The Unborn (USA, 1916)
The Unborn (USA, 1916)

This dramatic slide advertises The Unborn, a controversial 1916 film featuring an abortion doctor as a central character.  The director (who obviously felt the need for anonymity) is listed in the credits as "Otis B. Fair," an obvious pseudonym. 

In his book, American Film Cycles: The Silent Era, Larry Langman describes the plot:

"A young man from the city takes advantage of a young woman from the country [...]  He abandons her and marries a member of his own group while she, now carrying his child, leaves home to work in a New York Factory.  The man, now happily married, does not know he has a son.  The girl he wronged dies, leaving their son to fend for himself as a newsboy.  The man, yearning for a child, meets the boy and adopts him, not knowing the alleged orphan is his own son.  The father accidentally discovers the truth about the boy's identity.  "You are my son," he says to the boy.  "So you are the man who wrecked my mother's life," the youth replies.  He leaves home and returns to selling newspapers.  Awkwardly interspersed into the film are scenes of a doctor who performs illegal abortions.  When the police finally track him down, [and while attempting escape] the doctor shoots wildly.  The boy, noticing that his father happens to be in the path of the bullets, runs forward crying, "Daddy!"  The youth, fatally wounded, forgives his father and dies."

Just to be clear:  The woman dies, the boy is shot and killed, the doctor (presumably) goes to jail, and the "man" is forgiven and goes on with his life.

According to modern reviewer Janiss Garza, the film may have been an attempt to repeat the success of Lois Weber's anti-abortion Where Are My Children? which had been released earlier that same year.
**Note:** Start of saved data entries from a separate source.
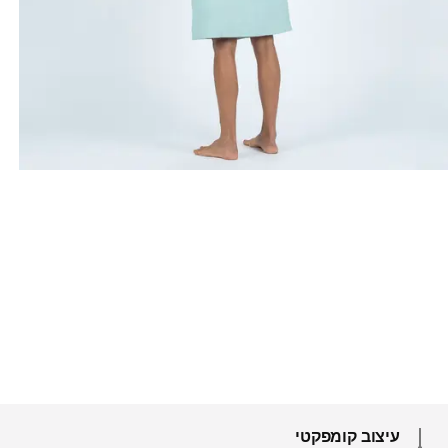
עיצוב קומפקטי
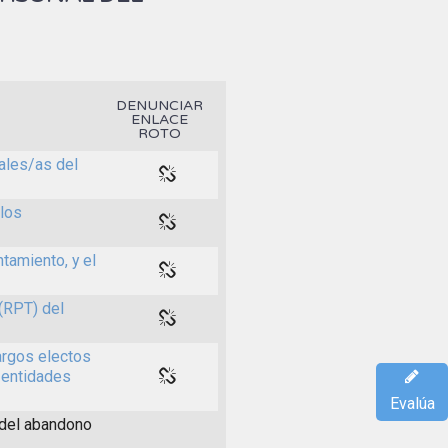
DENUNCIAR
ENLACE
ROTO
ales/as del
 los
tamiento, y el
(RPT) del
argos electos
 entidades
Evalúa
 del abandono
It is unclear how successful the film was at the box office, though Variety reported that it did booming business at the Band Box Theater in Chicago which had instituted a "women only" policy to placate local censors who deemed the film too sensational for a mixed male-female audience.  According to Variety, the venue "hit a [box office] gusher when it decided to bar the men, for the house has been packed every performance since it opened."